From Talgate to T20 World Cup: Jaspreet Singh's long road via Punjab and parking lots
A seamer who honed his craft in Italy and England, Jaspreet worked as an Uber driver while chasing his cricket dream
Sreshth Shah
Feb 18, 2026, 12:45 PM • 6 hrs ago
Jaspreet Singh has played 29 T20Is for Italy • AFP/Getty Images
In a quiet street in Talgate, a village near Bergamo in northern Italy, the game began with a taped tennis ball. There were no turf wickets and no sense that the sport being improvised between cars in parking lots would one day take Italy seamer Jaspreet Singh to a T20 World Cup.
"When you're small, you watch cricket on TV and see big stadiums," Jaspreet, 32, tells ESPNcricinfo. "Then you come to the same type of grounds and practise at venues like the Wankhede or Eden Gardens… it just feels like a dream."
Jaspreet's story, though, begins far away from Italy - in Dhandwar village in Punjab, India. He was 13 when he moved continents, his father Tirath Singh taking the family to a new country in search of a better life.
Tirath had initially moved to Italy when Jaspreet was only three and still living in Punjab. He worked in a factory manufacturing baby strollers and later called his family over in pursuit of better education and opportunity. A life in cricket was a distant thought then because the immediate concern was learning to communicate with new neighbours and classmates.

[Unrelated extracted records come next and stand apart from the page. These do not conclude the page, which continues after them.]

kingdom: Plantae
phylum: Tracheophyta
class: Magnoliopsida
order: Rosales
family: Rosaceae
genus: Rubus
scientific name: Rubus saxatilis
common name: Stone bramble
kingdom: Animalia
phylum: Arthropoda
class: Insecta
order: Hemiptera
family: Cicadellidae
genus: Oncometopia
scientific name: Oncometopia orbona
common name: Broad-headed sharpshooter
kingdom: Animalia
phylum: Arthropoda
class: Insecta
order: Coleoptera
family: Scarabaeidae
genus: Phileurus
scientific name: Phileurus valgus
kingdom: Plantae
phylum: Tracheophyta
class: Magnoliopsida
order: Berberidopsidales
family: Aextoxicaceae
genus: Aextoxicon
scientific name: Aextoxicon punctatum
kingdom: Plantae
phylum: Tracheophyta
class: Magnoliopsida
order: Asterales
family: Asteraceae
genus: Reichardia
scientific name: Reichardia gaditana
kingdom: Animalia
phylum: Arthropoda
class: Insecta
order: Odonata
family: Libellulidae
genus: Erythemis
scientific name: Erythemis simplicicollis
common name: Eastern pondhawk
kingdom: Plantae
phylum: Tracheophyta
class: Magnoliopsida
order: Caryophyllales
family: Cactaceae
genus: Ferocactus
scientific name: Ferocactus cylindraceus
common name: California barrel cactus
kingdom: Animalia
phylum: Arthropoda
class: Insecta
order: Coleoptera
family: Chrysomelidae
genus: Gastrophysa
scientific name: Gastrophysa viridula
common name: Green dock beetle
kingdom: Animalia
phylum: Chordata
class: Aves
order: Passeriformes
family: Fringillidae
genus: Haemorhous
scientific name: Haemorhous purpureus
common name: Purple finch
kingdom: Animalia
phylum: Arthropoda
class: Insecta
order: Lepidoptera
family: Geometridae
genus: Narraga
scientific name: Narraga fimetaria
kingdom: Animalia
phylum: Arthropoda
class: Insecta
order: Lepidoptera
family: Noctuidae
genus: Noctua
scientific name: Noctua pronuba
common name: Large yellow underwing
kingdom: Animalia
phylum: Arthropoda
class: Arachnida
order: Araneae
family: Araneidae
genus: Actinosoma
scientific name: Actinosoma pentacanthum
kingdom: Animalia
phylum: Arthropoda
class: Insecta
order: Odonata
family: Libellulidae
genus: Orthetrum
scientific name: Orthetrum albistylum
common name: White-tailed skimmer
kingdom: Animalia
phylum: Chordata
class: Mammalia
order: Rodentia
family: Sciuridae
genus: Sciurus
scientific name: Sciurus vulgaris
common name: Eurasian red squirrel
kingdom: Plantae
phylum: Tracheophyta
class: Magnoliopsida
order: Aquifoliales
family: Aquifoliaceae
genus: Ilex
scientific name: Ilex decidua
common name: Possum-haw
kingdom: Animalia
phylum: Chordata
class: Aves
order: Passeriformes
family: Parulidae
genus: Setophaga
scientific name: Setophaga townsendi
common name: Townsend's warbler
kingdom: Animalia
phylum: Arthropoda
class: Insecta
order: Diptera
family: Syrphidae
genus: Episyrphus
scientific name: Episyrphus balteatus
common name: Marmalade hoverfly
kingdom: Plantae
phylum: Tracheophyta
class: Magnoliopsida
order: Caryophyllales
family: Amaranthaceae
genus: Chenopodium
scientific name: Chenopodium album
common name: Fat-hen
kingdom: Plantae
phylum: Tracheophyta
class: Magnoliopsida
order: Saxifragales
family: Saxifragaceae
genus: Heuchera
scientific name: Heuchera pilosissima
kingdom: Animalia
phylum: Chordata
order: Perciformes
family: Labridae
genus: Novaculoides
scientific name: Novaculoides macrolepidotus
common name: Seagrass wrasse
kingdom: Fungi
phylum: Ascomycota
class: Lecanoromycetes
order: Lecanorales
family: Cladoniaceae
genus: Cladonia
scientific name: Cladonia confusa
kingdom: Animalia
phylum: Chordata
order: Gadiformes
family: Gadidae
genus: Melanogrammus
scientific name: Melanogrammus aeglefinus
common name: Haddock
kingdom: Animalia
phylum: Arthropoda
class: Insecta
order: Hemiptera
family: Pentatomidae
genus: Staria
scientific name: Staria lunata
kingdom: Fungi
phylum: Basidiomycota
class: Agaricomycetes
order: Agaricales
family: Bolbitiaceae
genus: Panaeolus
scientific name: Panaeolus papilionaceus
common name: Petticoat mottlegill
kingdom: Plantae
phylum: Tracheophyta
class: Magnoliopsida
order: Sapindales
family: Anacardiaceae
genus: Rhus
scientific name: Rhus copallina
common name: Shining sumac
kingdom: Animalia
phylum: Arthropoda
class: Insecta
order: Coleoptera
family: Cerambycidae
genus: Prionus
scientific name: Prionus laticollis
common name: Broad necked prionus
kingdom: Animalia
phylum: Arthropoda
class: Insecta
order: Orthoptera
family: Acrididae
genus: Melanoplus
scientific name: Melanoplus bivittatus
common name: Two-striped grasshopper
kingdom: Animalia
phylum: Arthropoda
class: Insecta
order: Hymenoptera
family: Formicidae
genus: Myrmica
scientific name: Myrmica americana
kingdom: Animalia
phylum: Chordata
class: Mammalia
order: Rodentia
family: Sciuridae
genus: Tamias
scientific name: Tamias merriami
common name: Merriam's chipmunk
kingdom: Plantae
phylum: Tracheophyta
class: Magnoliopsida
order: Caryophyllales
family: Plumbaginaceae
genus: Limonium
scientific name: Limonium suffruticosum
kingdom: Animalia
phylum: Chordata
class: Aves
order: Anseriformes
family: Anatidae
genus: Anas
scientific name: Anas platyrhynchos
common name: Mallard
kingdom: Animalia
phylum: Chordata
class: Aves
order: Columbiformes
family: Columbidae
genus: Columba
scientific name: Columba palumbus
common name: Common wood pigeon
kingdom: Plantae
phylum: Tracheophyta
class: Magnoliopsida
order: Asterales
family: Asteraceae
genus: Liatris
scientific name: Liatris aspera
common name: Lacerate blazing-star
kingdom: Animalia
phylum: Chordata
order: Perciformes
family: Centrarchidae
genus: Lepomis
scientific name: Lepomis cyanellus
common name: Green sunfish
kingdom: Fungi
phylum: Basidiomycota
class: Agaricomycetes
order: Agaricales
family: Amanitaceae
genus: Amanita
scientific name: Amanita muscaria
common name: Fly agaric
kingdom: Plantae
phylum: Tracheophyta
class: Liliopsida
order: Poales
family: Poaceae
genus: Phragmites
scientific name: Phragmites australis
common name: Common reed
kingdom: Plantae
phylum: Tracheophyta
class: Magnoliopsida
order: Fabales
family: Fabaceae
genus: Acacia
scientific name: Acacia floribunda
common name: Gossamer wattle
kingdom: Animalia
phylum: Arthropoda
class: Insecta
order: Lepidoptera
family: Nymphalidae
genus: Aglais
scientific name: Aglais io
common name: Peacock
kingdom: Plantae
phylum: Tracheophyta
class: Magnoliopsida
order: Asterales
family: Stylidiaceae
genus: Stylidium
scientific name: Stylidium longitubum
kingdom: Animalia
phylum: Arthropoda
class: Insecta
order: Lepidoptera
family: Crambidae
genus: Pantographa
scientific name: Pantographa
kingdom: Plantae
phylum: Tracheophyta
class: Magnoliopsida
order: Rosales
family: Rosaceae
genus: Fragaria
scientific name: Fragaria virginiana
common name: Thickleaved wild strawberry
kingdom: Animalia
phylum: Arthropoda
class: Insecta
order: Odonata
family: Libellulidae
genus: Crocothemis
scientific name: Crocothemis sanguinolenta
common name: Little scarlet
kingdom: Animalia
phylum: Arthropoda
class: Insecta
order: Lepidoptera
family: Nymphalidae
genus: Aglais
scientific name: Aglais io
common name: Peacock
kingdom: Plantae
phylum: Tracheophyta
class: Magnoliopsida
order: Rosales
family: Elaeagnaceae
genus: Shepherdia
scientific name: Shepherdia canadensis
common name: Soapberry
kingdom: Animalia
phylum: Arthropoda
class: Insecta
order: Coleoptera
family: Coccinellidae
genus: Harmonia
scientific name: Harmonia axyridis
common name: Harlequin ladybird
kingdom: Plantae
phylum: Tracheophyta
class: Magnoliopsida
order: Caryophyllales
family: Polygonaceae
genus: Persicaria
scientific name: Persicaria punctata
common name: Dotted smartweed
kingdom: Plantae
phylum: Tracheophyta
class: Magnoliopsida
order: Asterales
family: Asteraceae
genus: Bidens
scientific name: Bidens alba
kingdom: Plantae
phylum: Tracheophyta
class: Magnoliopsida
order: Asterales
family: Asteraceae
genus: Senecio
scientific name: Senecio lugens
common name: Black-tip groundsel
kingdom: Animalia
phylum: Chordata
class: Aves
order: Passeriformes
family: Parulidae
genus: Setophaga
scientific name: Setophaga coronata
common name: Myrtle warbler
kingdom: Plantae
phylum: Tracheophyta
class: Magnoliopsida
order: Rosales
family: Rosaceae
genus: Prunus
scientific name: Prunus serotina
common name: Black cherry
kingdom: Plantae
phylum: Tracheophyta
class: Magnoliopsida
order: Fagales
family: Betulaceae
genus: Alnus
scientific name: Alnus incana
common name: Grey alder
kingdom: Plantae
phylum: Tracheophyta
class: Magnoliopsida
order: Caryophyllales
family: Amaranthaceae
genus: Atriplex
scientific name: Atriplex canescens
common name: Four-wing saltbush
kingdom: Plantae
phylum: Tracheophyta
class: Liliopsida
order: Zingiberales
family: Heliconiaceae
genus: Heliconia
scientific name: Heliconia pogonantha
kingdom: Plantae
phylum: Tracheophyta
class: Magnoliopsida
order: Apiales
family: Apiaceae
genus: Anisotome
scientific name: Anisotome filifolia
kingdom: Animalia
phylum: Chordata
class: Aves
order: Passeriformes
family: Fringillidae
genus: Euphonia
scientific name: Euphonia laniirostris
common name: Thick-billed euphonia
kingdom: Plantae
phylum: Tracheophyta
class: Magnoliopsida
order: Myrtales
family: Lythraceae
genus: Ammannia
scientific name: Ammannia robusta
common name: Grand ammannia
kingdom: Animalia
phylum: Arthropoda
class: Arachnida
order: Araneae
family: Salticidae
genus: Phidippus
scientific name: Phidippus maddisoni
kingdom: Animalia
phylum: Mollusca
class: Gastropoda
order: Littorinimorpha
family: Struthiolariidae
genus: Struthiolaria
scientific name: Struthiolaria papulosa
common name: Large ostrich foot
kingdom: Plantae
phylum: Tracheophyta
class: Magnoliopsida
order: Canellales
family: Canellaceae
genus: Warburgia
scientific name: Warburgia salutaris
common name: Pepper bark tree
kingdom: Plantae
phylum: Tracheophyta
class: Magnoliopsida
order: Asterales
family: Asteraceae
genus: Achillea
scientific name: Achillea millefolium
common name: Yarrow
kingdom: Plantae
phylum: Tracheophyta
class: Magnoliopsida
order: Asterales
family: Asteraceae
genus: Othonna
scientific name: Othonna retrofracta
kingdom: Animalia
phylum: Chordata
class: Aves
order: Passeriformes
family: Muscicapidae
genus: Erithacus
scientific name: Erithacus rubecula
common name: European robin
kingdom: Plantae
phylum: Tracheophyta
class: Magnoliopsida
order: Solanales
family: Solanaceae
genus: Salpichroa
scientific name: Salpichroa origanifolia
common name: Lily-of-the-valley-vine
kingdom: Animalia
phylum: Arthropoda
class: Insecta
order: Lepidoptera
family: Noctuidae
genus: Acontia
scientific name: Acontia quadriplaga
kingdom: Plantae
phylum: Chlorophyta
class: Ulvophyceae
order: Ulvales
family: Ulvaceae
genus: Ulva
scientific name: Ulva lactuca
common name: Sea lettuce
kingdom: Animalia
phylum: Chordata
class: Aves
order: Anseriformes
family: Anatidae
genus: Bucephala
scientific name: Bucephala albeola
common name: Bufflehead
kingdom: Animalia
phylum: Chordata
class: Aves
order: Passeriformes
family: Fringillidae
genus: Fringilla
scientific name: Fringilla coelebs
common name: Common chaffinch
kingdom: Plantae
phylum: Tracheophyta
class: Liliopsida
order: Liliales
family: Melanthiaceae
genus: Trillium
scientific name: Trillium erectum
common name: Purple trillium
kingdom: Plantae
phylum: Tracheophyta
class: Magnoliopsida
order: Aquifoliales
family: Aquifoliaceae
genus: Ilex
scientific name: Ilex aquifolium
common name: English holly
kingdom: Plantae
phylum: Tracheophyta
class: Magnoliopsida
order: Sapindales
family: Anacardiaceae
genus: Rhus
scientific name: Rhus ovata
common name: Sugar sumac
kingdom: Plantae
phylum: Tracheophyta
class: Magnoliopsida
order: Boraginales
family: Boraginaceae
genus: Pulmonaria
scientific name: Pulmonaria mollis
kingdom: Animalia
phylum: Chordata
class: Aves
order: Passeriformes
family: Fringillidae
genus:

"The language barrier made everything difficult," Jaspreet says. "It would have been easier in an English-speaking country. Initially, I couldn't even talk to classmates."
At the time, Italy's South Asian community was still small and scattered. Jaspreet attended separate Italian-language classes during middle school (scuola media) before joining mainstream lessons. In those early years, football dominated local sporting culture, and Jaspreet excelled at it, representing both his school and village team. Cricket resurfaced almost by accident.
"A close friend told me, 'You used to play cricket earlier. Why are you on the football field?'" Jaspreet says. "So I left football and took up cricket again."
Introduced to the leather-ball game only then, Jaspreet discovered organised cricket clubs and his seam-bowling prowess quickly impressed others. It earned him T20I and List A debuts for Italy in 2019.
Jaspreet Singh made his Italy debut in 2019•Getty Images
Back then, fixtures were against the likes of Isle of Man, Norway, Denmark, Germany and Finland. Now, as he prepares to bowl to players of the calibre of Harry Brook, Sherfane Rutherford, Jos Buttler and Shimron Hetmyer, Jaspreet reflects on how he made that step-up.
"I moved to England three years ago, which is a common pathway for aspiring players from emerging cricket nations," he says. "That bridged the gap in quality between Italy and the rest of the cricket world.
"I played in the Birmingham League, which is widely regarded as one of England's strongest club competitions, sitting just below county cricket and featuring experienced professionals."
But while life in England was rewarding for Jaspreet as a cricketer, it took a toll financially. So he worked as an Uber driver, a flexible job that allowed him to schedule gym sessions and practice.
"I could manage my day well," he says, "and I also obtained a trucking licence as a backup plan if cricket did not work out."
"A close friend told me, 'You used to play cricket earlier. Why are you on the football field? So I left football and took up cricket again"Jaspreet Singh
Now with exactly 50 caps to his name across T20I and List A cricket, Jaspreet has established himself as a seam bowler operating in the mid-130kph range. In T20Is, he has an economy rate of 7.29 and a strike rate of 17.3 - impressive numbers for a bowler who has shaped his game largely through his own enthusiasm. With limited access to coaching and only minor county cricketers to learn from, he says he had little choice but to find self-motivation, admiring AB de Villiers' batting and idolising Jasprit Bumrah's bowling.
Looking back at his swift rise on the field and the high of T20 World Cup exposure in his country of birth, Jaspreet says it would not have been possible without his wife's support.
"My family thought that after marriage, I might move away from cricket as I'd have more responsibilities," he says. "But my wife supported me." The two met as students in Italy and later reconnected in England a decade later. During Jaspreet's first year there, she footed the bills, something he says he is "grateful for eternally".
Memories like these make the tough days worth it. As Jaspreet and Italy's time at the T20 World Cup winds down, his journey stands as proof that opportunities can be carved out through persistence. He leaves the tournament with experiences that money cannot buy and the reassurance that the sacrifices did not go to waste.